De Lima Barreto, sobre a literatura

"O fim da minha vida é as letras. Eu não peço delas, senão o que elas me podem dar: Glória."
(Do livro Triste visionário, de Lilia Moritz Schwarcz, Companhia das Letras.)

Resumo

Tive uma vida longa para uma arte curta demais.

Da turma

Se um homem para diante de uma árvore e se põe a olhar para cima, ela e os passarinhos não têm dúvida: é mais um dos poetas do bairro.

Observador

O chato está sempre disposto a reconhecer os erros alheios e a apontá-los - de preferência em público.

Briga doméstica

A bem-te-vi para o companheiro infiel: "... e nem mais um pio..."

Lacuna

O que os chatos nunca vão ter, nem querem, é poder de síntese.

Modo de distinguir (para Silvana Guimarães)

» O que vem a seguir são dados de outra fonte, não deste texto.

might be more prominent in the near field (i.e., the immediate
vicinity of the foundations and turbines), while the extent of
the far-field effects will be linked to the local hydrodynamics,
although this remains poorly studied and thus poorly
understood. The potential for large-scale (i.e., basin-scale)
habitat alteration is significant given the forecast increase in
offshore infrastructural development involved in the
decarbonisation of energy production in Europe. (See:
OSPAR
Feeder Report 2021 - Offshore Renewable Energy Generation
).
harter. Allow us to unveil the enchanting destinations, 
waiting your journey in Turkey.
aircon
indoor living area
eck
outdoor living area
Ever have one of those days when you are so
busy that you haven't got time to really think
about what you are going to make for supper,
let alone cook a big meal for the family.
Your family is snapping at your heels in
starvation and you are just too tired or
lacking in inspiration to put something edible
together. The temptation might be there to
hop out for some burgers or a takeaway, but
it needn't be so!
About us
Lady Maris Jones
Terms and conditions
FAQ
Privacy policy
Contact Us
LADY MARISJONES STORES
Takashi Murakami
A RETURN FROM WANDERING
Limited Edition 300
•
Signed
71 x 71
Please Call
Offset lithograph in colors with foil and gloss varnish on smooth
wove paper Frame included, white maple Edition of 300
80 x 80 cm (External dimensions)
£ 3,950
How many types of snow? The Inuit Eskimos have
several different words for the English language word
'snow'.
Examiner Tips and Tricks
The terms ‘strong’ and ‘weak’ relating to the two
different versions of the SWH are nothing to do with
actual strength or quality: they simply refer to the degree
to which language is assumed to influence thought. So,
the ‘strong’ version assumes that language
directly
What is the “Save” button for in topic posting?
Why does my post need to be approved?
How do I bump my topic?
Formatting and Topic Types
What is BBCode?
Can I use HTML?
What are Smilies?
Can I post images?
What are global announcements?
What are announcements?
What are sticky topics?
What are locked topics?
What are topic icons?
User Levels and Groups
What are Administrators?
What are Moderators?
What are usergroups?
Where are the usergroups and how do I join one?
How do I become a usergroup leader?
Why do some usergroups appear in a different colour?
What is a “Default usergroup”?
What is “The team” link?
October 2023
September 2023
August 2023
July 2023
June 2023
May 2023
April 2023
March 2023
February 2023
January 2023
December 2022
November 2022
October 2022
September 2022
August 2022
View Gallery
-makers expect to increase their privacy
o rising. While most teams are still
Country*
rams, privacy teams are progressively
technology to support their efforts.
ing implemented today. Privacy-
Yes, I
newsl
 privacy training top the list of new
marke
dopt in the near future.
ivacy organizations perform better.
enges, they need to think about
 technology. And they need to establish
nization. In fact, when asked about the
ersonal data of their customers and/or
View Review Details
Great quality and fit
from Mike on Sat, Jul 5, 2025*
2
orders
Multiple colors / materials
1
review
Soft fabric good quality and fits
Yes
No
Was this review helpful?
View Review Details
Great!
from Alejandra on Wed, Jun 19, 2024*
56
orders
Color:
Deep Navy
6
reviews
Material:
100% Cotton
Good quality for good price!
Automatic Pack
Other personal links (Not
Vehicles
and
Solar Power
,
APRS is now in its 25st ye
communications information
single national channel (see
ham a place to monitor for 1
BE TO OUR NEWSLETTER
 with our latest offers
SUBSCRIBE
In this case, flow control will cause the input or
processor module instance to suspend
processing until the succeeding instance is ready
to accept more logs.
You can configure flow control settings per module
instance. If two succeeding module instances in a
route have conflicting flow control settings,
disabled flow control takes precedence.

O poeta chato tem sempre um cisne a mais no soneto.

Tradição

Os chatos antigos gritam ainda ó de casa.

Questão de direito

Os direitos dos chatos deveriam terminar onde nossa aporrinhação começa a espumar de raiva.

Critério

Um modo honesto de escolher os melhores chatos ainda é o da antiguidade.

Hipótese

Os chatos têm ocupado tanto meu tempo que eu já deveria estar refletindo sobre a hipótese de haver entre mim e eles cartas afinidades.

Norma

Um chato é um chato, até mil duzentas e noventa e sete provas em contrário.

Personalidade

Um chato seguro de si já nem nos avisa quando vai começar a cantar aquelas músicas do Roberto Carlos.

Modéstia

A modéstia impede alguns chatos de assim se reconhecerem, embora lhes asseguremos todo dia, com nosso rosto contrariado, que são, sim, e como!

Ressalva

Alguns chatos são até bons pais de família e têm filhos adoráveis.

Recurso

Se, tendo escrito uma frase que lhe pareça filosófica, ela for recebida com indiferença, diga que ela é de Confúcio e depois me conte.

Autoajuda

Que toda jornada, mesmo a mais longa, começa com o primeiro passo e termina com o último é um dos ensinamentos que eu teria aprendido com a autoajuda, se não o houvesse aprendido antes.

Detalhe

A surpresa não é o defunto estar deitado; é a ausência de cama na cena.